# Source extract
┌────────

In the standard procedure used in our laboratory, the sucrose intake test is supplemented with two additional tests administered at the end of antidepressant treatment: the elevated plus-maze and the novel object recognition test (see, e.g., Strekalova et al., 2022 for review). These tests evaluate, respectively, the anxiogenic and dyscognitive effects of CMS and their reversal by antidepressant treatments.

A number of procedures could be used as alternatives to the sucrose consumption test to demonstrate depressive-like effects. These include sucrose preference (Willner, Towell, Sampson, Sophokleous, and Muscat, 1987), intracranial self-stimulation threshold (Moreau, Jenck, Martin, Mortas, and Haefely, 1992), and place preference conditioning (Papp, Lappas, Muscat, and Willner, 1992). The forced swim and tail suspension tests are also frequently used (in mice, though less so in rats), but these tests are less theoretically grounded and can be difficult to interpret because they respond to acute administration of antidepressants in non-stressed animals. These alternative endpoints are not described in detail as they are not in routine use in our laboratory. We have standardized the procedure using the sucrose consumption test because of its simplicity, relevance to depression, and potential for repeat testing.

Materials

• ∼100 g male or female rats, aged ∼5-6 weeks (e.g., Wistar or Wistar-Kyoto)

• ∼1% (w/v) sucrose solution

• Drug(s) to be tested and the appropriate vehicle. Experiments typically also include either venlafaxine or escitalopram as a reference compound.

• Non-transparent plastic home cages (55 × 35 × 20 cm for grouped housing and 40 × 25 × 15 cm for single housing)

• Sound-proof housing rooms with stable environmental conditions (i.e., light/dark cycle, temperature, and humidity, air exchange rate not higher than 6 per hour)

• 300-ml polyethylene drinking bottles with bungs and stainless-steel spouts containing a ball-bearing to minimize spillage (e.g., North Kent Plastic Cages)

└────────

# Assigned task 1
In the protocol excerpt, what concentration of sucrose solution is listed among the materials?
# Assigned task 2
Please condense the paragraph of the protocol excerpt that begins "A number of procedures could be used" into a short bulleted list that keeps its main facts.
The entries below come from a different source than the protocol excerpt.

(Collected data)
┌────────

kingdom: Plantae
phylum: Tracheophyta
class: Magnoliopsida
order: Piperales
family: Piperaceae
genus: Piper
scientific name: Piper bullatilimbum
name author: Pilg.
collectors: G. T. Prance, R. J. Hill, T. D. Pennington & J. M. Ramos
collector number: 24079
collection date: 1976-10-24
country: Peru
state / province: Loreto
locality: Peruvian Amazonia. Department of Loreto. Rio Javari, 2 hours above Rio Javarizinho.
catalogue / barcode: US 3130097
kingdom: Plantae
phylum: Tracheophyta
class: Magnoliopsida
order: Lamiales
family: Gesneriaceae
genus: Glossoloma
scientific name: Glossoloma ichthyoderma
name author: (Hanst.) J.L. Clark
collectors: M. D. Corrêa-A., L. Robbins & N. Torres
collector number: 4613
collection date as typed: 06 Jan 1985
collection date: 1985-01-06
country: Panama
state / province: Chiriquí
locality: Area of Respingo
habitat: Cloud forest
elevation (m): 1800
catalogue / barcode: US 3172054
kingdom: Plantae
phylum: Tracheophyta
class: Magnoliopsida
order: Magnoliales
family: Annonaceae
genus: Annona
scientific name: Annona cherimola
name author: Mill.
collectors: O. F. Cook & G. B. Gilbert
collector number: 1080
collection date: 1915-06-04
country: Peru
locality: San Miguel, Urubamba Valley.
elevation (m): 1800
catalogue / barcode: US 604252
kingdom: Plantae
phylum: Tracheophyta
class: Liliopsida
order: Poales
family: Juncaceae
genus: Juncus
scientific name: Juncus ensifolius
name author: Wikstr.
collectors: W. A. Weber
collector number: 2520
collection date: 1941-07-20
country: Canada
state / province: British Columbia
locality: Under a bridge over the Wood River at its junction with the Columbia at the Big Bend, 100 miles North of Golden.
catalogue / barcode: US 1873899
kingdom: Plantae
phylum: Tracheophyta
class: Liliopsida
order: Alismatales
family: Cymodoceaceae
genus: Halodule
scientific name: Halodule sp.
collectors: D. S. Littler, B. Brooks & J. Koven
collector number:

└────────

# Worked solution 1
About 1% (w/v).

# Worked solution 2
- Alternatives to the sucrose consumption test for showing depressive-like effects include sucrose preference, intracranial self-stimulation threshold, and place preference conditioning.
- The forced swim and tail suspension tests are often used, more in mice than in rats. They are less theoretically grounded and hard to interpret because they respond to acute antidepressant administration in non-stressed animals.
- These alternatives are not described in detail because the laboratory does not use them routinely.
- The laboratory standardized on the sucrose consumption test for its simplicity, its relevance to depression, and its potential for repeat testing.